Nella tappa dell’isola Tiberina saranno esposti dei pannelli e si terrà un “corto teatrale” diretto e interpretato da Davide Mattei, dal titolo “Un uomo giusto”, con musiche originali dal vivo di Jacopo Troiani. Lo spettacolo è basato sulla biografia di Giovanni Borromeo, medico che contribuì a salvare decine di persone dando loro riparo nell’ospedale Fatebenefratelli, che si trova sull’isola Tiberina, e che egli dirigeva negli anni delle persecuzioni: grazie a lui il nosocomio divenne un rifugio sicuro per un gruppo di perseguitati, ebrei e non. 
Borromeo è stato riconosciuto nel 2004, dal Memoriale Yad Vashem di Gerusalemme, Giusto tra le Nazioni. Egli potè portare a compimento la sua opera di salvataggio anche grazie al coraggio e alla collaborazione dell’infermiera Dora Focolari, del sacerdote Padre Maurizio e del Maresciallo Luciniani. Correndo molti rischi, come avvenne all’inizio di maggio 1944, quando i tedeschi fecero irruzione nell’ospedale. Il reparto nel quale erano ricoverati i finti pazienti era stato appositamente classificato come infettivo, e alcuni tra i rifugiati, in una loro testimonianza, hanno riportato che gli fu detto di tossire in modo da spaventare e scoraggiare i tedeschi, che ebbero paura di entrare in contatto con malati potenzialmente contagiosi. Ai tedeschi fu detto che le persone erano affette da un fantomatico “morbo di K” (la “k” stava, probabilmente, e con nera ironia, per le iniziali di Kappler o Kesselring). 
Dopo la guerra Borromeo ricevette, oltre al riconoscimento dello Yad Vashem, anche attestati di benemerenza dall’Unione delle Comunità Ebraiche Italiane e dalla Comunità Ebraica di Roma. La sua storia è raccontata nel libro “Il giusto che inventò il morbo di K”, scritto da suo figlio Pietro Borromeo ed edito da Fermento.

VIA DELLA LUNGARA (REGINA COELI)

Una delle tappe è il carcere di Regina Coeli, in via della Lungara, dove sarà apposta una corona di fiori in Memoria dei prigionieri che i nazisti prelevarono, perlopiù antifascisti, ma anche ebrei e altre persone avversate dal regime, che furono avviate alla deportazione oppure uccise nella strage delle Fosse Ardeatine.

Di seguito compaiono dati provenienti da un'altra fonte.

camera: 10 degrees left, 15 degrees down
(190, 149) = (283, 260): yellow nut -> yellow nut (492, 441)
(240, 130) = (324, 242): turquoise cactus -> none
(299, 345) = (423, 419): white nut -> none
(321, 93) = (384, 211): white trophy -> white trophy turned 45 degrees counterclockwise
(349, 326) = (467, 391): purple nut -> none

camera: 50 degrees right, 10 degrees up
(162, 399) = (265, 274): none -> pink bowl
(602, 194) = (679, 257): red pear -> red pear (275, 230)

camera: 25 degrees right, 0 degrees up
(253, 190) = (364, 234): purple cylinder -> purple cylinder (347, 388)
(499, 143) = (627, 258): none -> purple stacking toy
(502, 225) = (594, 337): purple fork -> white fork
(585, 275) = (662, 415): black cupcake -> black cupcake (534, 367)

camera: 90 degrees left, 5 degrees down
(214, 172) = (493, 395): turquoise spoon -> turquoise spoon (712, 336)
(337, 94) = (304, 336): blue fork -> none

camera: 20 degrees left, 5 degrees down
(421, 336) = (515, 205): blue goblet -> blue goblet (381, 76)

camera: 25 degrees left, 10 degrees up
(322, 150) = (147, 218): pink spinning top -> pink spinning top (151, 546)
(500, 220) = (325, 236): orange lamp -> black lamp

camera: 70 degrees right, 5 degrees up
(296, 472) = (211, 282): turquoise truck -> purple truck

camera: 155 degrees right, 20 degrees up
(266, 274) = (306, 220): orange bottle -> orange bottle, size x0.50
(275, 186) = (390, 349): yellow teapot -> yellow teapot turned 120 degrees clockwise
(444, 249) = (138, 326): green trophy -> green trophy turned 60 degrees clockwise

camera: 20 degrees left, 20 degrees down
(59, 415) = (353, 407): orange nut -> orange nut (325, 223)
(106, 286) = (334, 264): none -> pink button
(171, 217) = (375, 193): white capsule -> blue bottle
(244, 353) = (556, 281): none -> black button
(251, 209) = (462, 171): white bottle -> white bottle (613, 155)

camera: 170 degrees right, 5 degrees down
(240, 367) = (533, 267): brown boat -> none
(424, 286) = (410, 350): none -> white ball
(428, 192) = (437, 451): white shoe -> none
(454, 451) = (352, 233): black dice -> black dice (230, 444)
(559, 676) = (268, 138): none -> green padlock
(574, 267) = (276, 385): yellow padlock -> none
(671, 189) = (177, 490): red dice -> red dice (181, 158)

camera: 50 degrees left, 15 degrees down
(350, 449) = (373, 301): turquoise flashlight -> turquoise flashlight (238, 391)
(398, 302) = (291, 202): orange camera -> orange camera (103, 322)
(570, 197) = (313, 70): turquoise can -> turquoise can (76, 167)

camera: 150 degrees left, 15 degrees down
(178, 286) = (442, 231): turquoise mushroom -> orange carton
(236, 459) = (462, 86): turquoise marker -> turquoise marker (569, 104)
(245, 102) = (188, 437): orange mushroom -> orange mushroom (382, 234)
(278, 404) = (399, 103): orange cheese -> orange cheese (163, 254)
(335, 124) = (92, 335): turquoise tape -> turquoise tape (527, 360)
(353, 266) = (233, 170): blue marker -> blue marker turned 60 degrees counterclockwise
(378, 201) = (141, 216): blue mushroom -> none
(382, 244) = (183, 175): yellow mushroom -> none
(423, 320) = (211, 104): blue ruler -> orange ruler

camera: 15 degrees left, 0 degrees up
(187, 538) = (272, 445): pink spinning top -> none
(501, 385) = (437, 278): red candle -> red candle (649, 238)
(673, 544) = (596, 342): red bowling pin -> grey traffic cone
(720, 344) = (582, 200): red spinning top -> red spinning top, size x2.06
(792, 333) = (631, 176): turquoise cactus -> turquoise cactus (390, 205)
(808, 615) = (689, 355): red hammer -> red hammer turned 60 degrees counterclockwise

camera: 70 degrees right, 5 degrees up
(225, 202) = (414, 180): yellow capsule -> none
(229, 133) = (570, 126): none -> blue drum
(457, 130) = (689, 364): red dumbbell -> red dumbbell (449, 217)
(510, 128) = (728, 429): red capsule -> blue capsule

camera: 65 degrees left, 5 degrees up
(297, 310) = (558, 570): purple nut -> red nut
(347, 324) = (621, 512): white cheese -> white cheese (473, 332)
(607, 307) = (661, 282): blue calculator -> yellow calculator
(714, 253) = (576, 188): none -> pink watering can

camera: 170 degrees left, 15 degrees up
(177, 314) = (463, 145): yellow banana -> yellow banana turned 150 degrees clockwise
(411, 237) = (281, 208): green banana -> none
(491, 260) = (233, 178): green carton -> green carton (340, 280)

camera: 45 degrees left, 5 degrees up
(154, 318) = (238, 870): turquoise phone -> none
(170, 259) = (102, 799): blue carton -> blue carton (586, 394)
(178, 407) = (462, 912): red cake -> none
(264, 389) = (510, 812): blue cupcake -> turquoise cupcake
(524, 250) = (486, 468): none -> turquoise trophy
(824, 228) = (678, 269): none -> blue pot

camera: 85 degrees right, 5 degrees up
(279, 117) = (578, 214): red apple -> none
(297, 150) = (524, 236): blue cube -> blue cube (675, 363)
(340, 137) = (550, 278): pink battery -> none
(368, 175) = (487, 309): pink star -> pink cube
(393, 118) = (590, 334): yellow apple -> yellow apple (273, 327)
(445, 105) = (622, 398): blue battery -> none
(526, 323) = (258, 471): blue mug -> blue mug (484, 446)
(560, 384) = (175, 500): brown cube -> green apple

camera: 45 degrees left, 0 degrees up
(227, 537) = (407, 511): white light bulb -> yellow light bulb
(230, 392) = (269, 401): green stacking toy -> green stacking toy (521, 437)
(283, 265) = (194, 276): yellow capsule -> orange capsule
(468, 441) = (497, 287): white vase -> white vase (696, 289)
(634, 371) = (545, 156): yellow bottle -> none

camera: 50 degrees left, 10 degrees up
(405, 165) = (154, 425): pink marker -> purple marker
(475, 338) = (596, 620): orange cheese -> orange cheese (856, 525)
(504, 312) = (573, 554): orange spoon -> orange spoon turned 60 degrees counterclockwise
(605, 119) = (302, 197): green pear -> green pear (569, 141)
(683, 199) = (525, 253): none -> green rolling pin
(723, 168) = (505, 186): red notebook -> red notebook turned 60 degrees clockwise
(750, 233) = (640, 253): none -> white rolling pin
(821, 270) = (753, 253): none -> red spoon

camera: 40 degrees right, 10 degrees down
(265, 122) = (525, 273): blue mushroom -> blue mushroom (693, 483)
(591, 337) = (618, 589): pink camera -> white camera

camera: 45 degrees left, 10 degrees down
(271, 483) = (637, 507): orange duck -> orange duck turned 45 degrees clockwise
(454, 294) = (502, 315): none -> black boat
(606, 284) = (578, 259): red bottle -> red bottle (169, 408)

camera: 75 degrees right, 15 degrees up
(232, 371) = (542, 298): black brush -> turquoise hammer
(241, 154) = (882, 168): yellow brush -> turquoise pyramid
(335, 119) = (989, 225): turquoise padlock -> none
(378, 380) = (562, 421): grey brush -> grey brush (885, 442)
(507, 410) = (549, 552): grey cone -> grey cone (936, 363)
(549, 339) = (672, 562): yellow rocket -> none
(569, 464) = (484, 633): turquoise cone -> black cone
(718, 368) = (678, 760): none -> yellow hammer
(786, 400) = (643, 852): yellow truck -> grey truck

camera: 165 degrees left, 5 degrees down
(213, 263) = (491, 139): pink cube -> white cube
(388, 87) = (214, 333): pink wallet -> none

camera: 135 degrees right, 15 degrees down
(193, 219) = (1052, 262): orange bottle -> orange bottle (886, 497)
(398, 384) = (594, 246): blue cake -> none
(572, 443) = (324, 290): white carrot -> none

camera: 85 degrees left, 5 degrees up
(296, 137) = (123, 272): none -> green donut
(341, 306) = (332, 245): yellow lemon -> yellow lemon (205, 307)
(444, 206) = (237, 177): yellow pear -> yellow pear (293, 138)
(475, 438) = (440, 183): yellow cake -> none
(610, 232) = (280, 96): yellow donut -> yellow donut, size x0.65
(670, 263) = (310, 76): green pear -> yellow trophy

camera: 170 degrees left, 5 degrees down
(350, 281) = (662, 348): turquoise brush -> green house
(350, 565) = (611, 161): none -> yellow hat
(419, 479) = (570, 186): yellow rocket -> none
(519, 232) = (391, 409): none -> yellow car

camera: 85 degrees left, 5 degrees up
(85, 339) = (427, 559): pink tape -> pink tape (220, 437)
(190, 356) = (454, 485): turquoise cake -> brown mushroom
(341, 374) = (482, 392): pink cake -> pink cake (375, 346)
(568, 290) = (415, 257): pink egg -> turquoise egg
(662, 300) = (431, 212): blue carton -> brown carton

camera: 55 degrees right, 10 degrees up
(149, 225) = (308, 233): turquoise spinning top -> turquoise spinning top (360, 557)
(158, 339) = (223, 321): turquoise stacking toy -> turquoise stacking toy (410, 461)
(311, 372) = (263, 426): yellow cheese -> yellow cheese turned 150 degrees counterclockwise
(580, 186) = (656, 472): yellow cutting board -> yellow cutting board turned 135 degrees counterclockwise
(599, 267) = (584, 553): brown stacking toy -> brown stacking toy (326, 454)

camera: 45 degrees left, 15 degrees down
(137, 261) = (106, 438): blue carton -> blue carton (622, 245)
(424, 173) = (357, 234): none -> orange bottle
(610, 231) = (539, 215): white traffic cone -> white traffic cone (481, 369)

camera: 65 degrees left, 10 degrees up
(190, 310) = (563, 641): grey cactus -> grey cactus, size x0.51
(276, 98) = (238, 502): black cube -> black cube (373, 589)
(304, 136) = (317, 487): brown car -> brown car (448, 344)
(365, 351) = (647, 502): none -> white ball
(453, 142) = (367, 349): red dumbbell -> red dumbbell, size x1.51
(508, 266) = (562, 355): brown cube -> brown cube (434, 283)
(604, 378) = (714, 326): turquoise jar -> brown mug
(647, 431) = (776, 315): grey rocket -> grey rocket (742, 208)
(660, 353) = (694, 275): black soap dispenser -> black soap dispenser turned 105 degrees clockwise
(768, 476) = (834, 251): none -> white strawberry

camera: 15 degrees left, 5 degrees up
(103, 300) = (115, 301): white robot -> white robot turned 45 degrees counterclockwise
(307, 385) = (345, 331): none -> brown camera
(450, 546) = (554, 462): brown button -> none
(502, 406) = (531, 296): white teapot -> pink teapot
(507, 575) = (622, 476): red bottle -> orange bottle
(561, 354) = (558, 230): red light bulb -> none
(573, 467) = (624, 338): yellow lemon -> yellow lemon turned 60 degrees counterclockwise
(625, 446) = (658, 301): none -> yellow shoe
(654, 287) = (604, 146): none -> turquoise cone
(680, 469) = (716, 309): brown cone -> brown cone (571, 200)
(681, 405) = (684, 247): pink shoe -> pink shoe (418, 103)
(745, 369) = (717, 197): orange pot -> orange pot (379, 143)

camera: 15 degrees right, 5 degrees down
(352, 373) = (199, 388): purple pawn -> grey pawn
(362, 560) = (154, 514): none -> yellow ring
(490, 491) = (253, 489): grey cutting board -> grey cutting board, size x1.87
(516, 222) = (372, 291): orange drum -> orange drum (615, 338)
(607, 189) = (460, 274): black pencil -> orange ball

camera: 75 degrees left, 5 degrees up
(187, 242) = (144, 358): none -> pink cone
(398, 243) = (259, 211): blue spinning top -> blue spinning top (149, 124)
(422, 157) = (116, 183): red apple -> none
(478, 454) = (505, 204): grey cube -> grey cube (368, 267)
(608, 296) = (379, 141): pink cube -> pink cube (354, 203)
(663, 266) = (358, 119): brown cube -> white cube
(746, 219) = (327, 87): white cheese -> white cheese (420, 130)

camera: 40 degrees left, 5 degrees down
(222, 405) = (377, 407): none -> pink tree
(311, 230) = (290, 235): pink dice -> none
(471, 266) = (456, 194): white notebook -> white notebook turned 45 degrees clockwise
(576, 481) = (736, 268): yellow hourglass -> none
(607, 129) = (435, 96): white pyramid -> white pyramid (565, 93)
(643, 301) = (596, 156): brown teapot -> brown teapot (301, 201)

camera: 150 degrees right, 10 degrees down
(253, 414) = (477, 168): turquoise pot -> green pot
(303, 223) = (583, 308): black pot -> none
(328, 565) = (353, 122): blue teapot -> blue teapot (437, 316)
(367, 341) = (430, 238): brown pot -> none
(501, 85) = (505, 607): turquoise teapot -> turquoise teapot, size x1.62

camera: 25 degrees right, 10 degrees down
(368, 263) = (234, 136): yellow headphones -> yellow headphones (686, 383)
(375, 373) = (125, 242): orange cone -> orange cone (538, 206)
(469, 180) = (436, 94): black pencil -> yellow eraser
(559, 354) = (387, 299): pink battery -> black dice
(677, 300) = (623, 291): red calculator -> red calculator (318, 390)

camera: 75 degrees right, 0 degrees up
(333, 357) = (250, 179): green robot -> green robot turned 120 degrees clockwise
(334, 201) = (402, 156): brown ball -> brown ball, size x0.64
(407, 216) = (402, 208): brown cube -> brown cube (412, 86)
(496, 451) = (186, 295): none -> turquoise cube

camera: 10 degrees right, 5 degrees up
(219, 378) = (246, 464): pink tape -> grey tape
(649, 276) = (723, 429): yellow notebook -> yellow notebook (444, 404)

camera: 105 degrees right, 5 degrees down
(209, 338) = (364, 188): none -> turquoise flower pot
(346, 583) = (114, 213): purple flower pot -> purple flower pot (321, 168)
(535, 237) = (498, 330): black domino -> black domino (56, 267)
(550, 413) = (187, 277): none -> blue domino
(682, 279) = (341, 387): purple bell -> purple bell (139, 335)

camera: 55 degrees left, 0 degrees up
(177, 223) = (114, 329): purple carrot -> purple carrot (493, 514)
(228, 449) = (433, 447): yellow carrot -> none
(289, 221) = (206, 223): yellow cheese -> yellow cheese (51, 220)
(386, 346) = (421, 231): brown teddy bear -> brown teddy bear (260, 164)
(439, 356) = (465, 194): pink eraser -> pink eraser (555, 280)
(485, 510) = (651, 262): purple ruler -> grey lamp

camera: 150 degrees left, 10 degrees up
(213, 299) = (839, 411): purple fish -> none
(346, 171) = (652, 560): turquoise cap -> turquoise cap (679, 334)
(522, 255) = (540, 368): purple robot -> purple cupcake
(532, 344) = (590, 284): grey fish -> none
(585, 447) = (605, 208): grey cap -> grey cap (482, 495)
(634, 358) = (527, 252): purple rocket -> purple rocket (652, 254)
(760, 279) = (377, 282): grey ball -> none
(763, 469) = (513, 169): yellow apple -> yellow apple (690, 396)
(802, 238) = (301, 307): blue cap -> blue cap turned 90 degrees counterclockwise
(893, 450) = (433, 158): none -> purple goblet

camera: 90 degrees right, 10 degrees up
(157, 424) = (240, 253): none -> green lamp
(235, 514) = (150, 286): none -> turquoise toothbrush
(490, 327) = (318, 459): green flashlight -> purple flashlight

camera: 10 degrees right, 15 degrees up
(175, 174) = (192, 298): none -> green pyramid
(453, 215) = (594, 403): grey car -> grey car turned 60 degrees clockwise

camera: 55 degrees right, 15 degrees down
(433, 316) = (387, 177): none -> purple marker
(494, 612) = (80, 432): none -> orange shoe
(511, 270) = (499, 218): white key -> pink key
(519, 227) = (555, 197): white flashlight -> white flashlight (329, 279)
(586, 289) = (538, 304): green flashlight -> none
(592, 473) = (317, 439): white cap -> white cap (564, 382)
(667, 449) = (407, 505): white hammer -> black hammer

Da Roma la prima deportazione politica colpì due donne, Maria Anna Murri, di 18 anni, e sua madre Pierina Ferrari, arrestate il 2 ottobre 1943. Vennero rinchiuse a Regina Coeli, poi inviate dapprima a Berlino, e poi nel lager di Ravensbrück.
Dopo la deportazione degli ebrei rastrellati nel quartiere ebraico e in tutta la città il 16 ottobre 1943, un trasporto di trecentotrentacinque prigionieri, arrestati per la maggior parte dalla polizia fascista negli ultimi giorni del 1943 su ordine dei nazisti per rappresaglia nei confronti degli attacchi della Resistenza, partì il 4 gennaio 1944 alla volta di Dachau, poi di Mauthausen. Tra questi vi erano anche dodici ebrei. Dei romani o residenti a Roma, centottantaquattro morirono nel lager principale o nei suoi sottocampi. Di tutto il trasporto, solo in ventidue sopravvissero. 
Un altro convoglio di sessanta uomini prese la via di Dachau nell’aprile del ‘45. Ad esso furono aggiunte anche una decina di donne, tra loro Vera Michelin Salomon e sua cugina Anna Lera Filippini, arrestate il 14 febbraio 1944 su delazione. 
Poco dopo l’arrivo degli Alleati, i nazisti iniziarono la ritirata, e vennero sostituiti nella custodia del carcere da reparti provenienti dall’Alto Adige. Il 4 giugno il Comitato di Liberazione Nazionale decretò l’immediata scarcerazione di tutti i prigionieri politici.